0.12x + 0.60y = 0.40(12)
Simplifying equation 2:
0.12x + 0.60y = 4.8
12x + 60y = 480
x + 5y = 40
We now have a system of two equations:
x + y = 12
x + 5y = 40
We can solve this by subtracting equation 1 from equation 2:
4y = 28
y = 7
Substitute y = 7 into equation 1 to find x:
x + 7 = 12
x = 5
Therefore, we would need 5 cups of the 12% peanut mixture and 7 cups of the 60% peanut mixture to make 12 cups that is 40% peanuts.

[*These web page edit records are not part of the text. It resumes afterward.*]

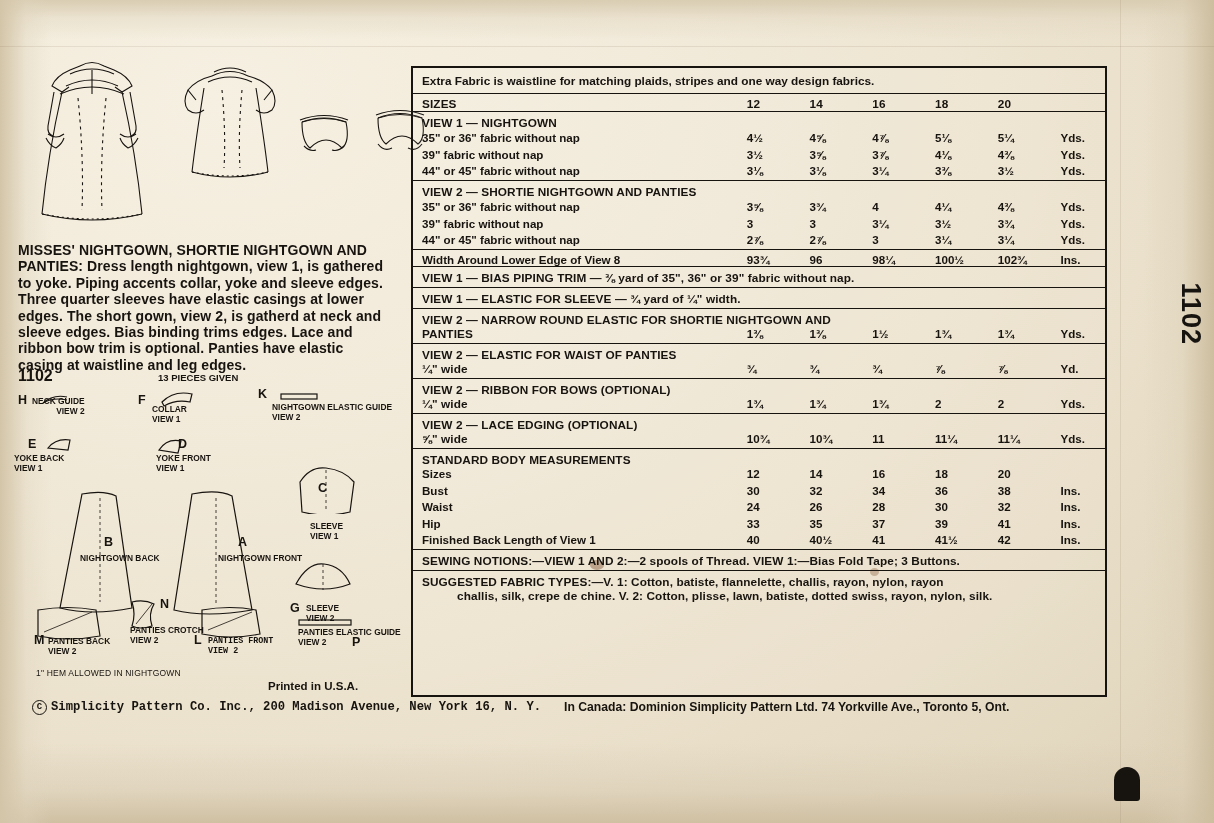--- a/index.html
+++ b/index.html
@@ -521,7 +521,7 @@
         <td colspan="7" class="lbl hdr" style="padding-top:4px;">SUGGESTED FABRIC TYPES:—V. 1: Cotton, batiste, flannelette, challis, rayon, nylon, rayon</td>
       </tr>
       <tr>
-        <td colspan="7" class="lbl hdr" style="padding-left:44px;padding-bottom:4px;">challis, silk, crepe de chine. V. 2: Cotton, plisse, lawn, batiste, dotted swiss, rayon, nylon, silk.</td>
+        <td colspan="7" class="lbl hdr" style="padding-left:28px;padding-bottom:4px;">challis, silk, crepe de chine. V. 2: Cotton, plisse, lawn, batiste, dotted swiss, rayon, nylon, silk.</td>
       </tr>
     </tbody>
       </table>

To determine how many cups of each mixture would be needed, we can set up a system of equations based on the given information.
Let's assume x cups of the 12% peanuts mixture are needed and y cups of the 60% peanuts mixture are needed.

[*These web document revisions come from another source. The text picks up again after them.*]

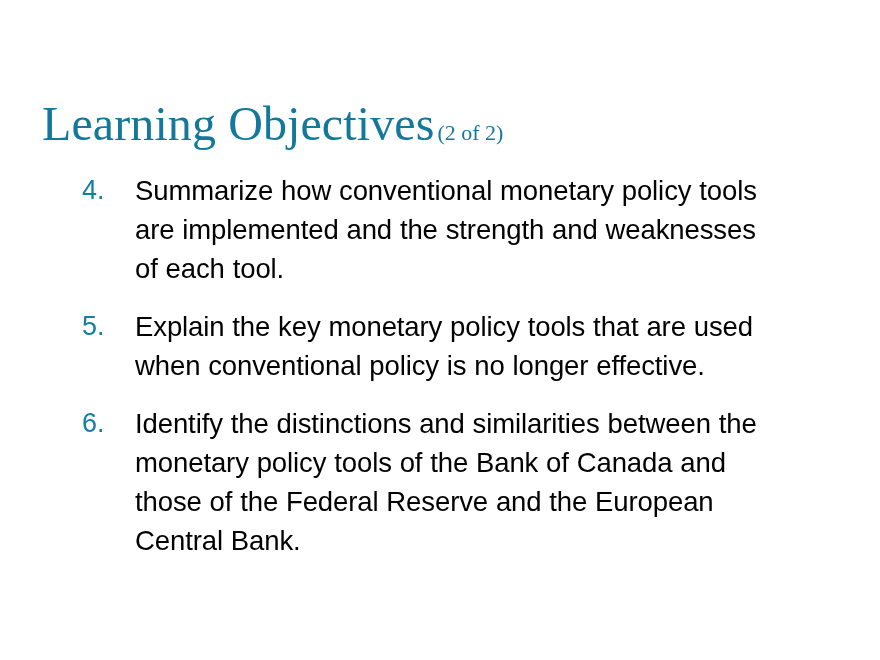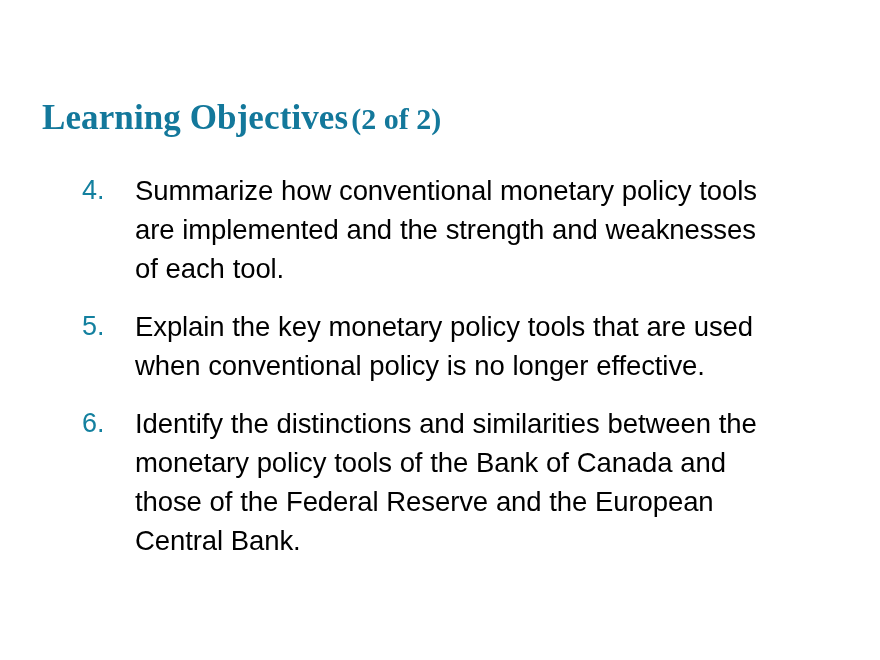--- a/index.html
+++ b/index.html
@@ -34,8 +34,8 @@
     line-height: 1.0;
   }
   .slide-title .title-main {
-    font-size: 35px;
-    font-weight: bold;
+    font-size: 48px;
+    font-weight: normal;
     letter-spacing: 0.1px;
   }
   .slide-title .title-suffix {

Based on the percentage of peanuts, we can establish the following equations:
Equation 1: (0.12)x + (0.6)y = (0.4)(12)
Equation 2: x + y = 12
First, let's solve Equation 2 for x:
x = 12 - y
Now, substitute the value of x in Equation 1:
(0.12)(12 - y) + (0.6)y = (0.4)(12)
1.44 - 0.12y + 0.6y = 4.8
Combine like terms:
0.48y = 3.36
Divide both sides by 0.48:
y = 7
Now, substitute the value of y back into Equation 2 to solve for x:
x + 7 = 12
x = 12 - 7
x = 5
Therefore, you would need 5 cups of the 12% peanuts mixture and 7 cups of the 60% peanuts mixture to make 12 cups that are 40% peanuts.